Fascinating. Didn't your old school want you as a governor for years?
ReplyDeleteLet me take you back 32 years, to the beginning of September 1992, three weeks short of my fifteenth birthday. The most inexplicable governor had been appointed to my school. To this day, no one will own up to having had any part in that appointment. I was not yet a member of any party, but I was becoming active politically, and in between more pressing matters, the local Labour operation was vaguely planning to bring me in. Entirely unknown to me, the decision was made that I would at some future time be an acceptable governor, in stark contrast to the one who had just assumed office. I repeat that I was not quite 15 and had no idea that any of this was happening.
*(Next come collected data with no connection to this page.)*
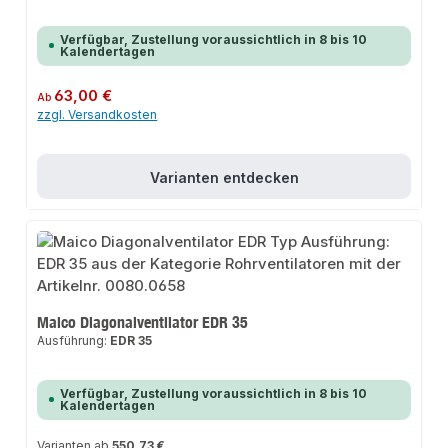
Verfügbar, Zustellung voraussichtlich in 8 bis 10
Kalendertagen
Regulärer Preis:
63,00 €
Ab
zzgl. Versandkosten
Varianten entdecken
Maico Diagonalventilator EDR 35
Ausführung:
EDR 35
Verfügbar, Zustellung voraussichtlich in 8 bis 10
Kalendertagen
Varianten ab
550,73 €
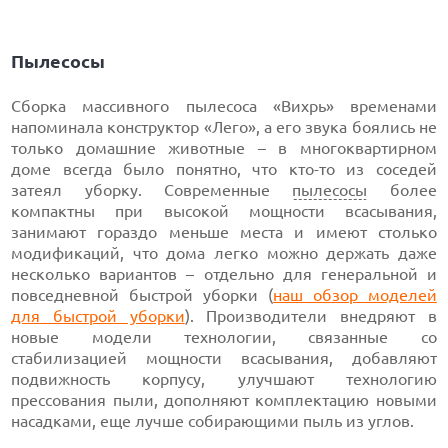
Пылесосы
Сборка массивного пылесоса «Вихрь» временами
напоминала конструктор «Лего», а его звука боялись не
только домашние животные – в многоквартирном
доме всегда было понятно, что кто-то из соседей
затеял уборку. Современные
пылесосы
более
компактны при высокой мощности всасывания,
занимают гораздо меньше места и имеют столько
модификаций, что дома легко можно держать даже
несколько вариантов – отдельно для генеральной и
повседневной быстрой уборки (
наш обзор моделей
для быстрой уборки
). Производители внедряют в
новые модели технологии, связанные со
стабилизацией мощности всасывания, добавляют
подвижность корпусу, улучшают технологию
прессования пыли, дополняют комплектацию новыми
насадками, еще лучше собирающими пыль из углов.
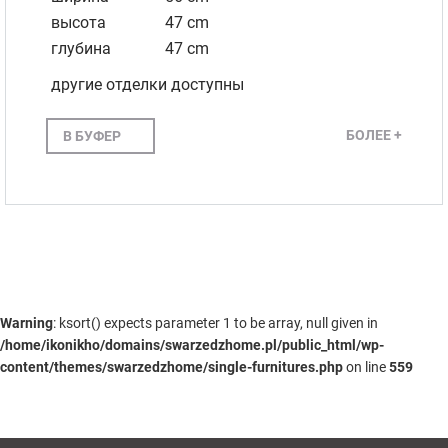
высота
47 cm
глубина
47 cm
другие отделки доступны
БОЛЕЕ +
В БУФЕР
Warning
: ksort() expects parameter 1 to be array, null given in
/home/ikonikho/domains/swarzedzhome.pl/public_html/wp-
content/themes/swarzedzhome/single-furnitures.php
on line
559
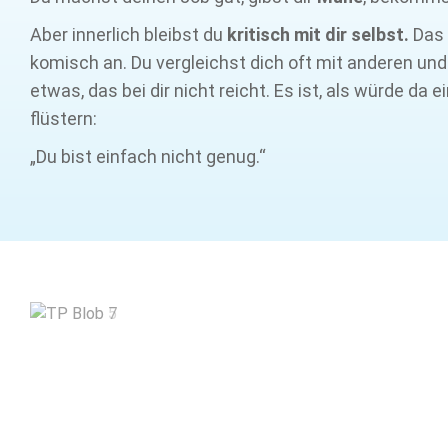
Aber innerlich bleibst du
kritisch mit dir selbst.
Das 
komisch an. Du vergleichst dich oft mit anderen un
etwas, das bei dir nicht reicht. Es ist, als würde da e
flüstern:
„Du bist einfach nicht genug.“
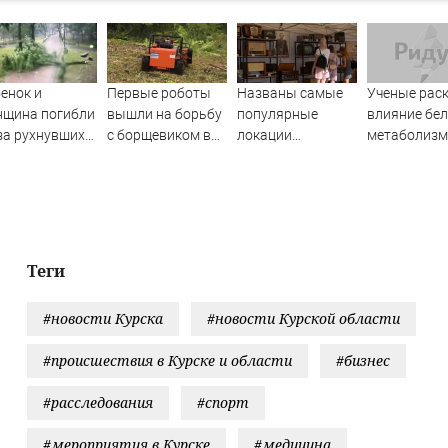
енок и
Первые роботы
Названы самые
Ученые рас
нщина погибли
вышли на борьбу
популярные
влияние бел
за рухнувших
с борщевиком в
локации
метаболизм
евьев во
Ленобласти
фестиваля
процессы
мя урагана в
«Псковские
старения
ленске -
каникулы»
ости на
ти.ru
Теги
#новости Курска
#новости Курской области
#происшествия в Курске и области
#бизнес
#расследования
#спорт
#мероприятия в Курске
#медицина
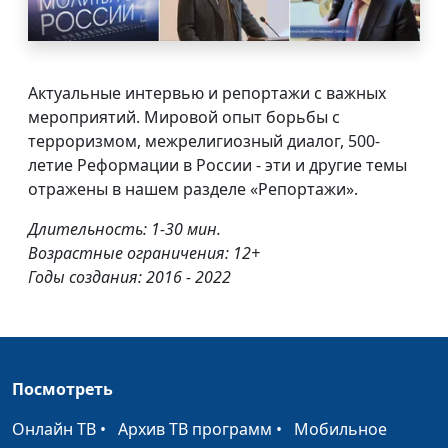
Актуальные интервью и репортажи с важных
мероприятий. Мировой опыт борьбы с
терроризмом, межрелигиозный диалог, 500-
летие Реформации в России - эти и другие темы
отражены в нашем разделе «Репортажи».
Длительность: 1-30 мин.
Возрастные ограничения: 12+
Годы создания: 2016 - 2022
Посмотреть
Онлайн ТВ
•
Архив ТВ программ
•
Мобильное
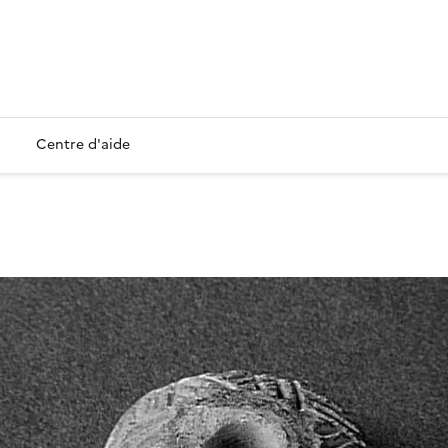
Centre d'aide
DeleteFast forward to the Golden Britpop Summer of 1995. School was at its wit's end, and by then what in those days could in these parts still call itself "the party" wanted to exercise the County Council's power of recall and instead install me with effect from 23rd September, my eighteenth birthday. That would have made me a governor for almost the whole of my Upper Sixth, so school understandably put the kibosh on it, although on the clear understanding that it did want me as soon as was quite decent.
A year later, when the problem governor's term would have been up, then school and the party were aligned and allied in my favour, but the distant Diocese was unconvinced, since at that point I was still the only person who did not know that I was eventually going to go over to Rome. The day had yet to come when the late Bishop Kevin Dunn would promise to initiate my candidacy for this largely Catholic parliamentary seat by publicly anointing me. When I suggested accompaniment by Zadok the Priest, then he replied, "Why not?" He was not joking. Requiescat in pace.
Therefore, I did not become a governor a fortnight after my A-level results, and three weeks shy of my nineteenth birthday. But four years later, I had already been a governor of a primary school for the first of eight years, and I had been safely aboard the Barque of Saint Peter for a year. When I had written to school to request prayers upon my reception, then it had offered a Mass of Thanksgiving. Yes, really. It was the usual weekly Mass, but it was said for that intention. I got a card. The funny governor's days were numbered, and no third term was awarded in 2000. Instead, I came into my inheritance at last. In both cases when I have been made a school governor, one primary and one secondary, the place has initially still had the same Headmaster as when I had been a pupil. At the comp, a mere four years after I had left, he greeted me with, "Good afternoon, Mr Lindsay." "It's all right," I replied, "you can call me David if you like, George."
I keep being told that I ought to be brought back, but that is unlikely to happen in the near future, although the Council no longer has any role in the matter, it is anyway no longer under Labour control, and the Diocese has already caused any problem at that end to disappear into thin air. I am terribly flattered, of course, and I have never stopped knowing a lot of what went on. Yes, I do mean never. The present Governing Body is perhaps a unique concentration of my parliamentary voters; they account for at least a large minority of it. A recent reappointment, after a break of some years, had in the meantime signed my nomination papers at the last General Election. More than one member was a character witness at my sentencing. So never say never, but not for quite a while yet.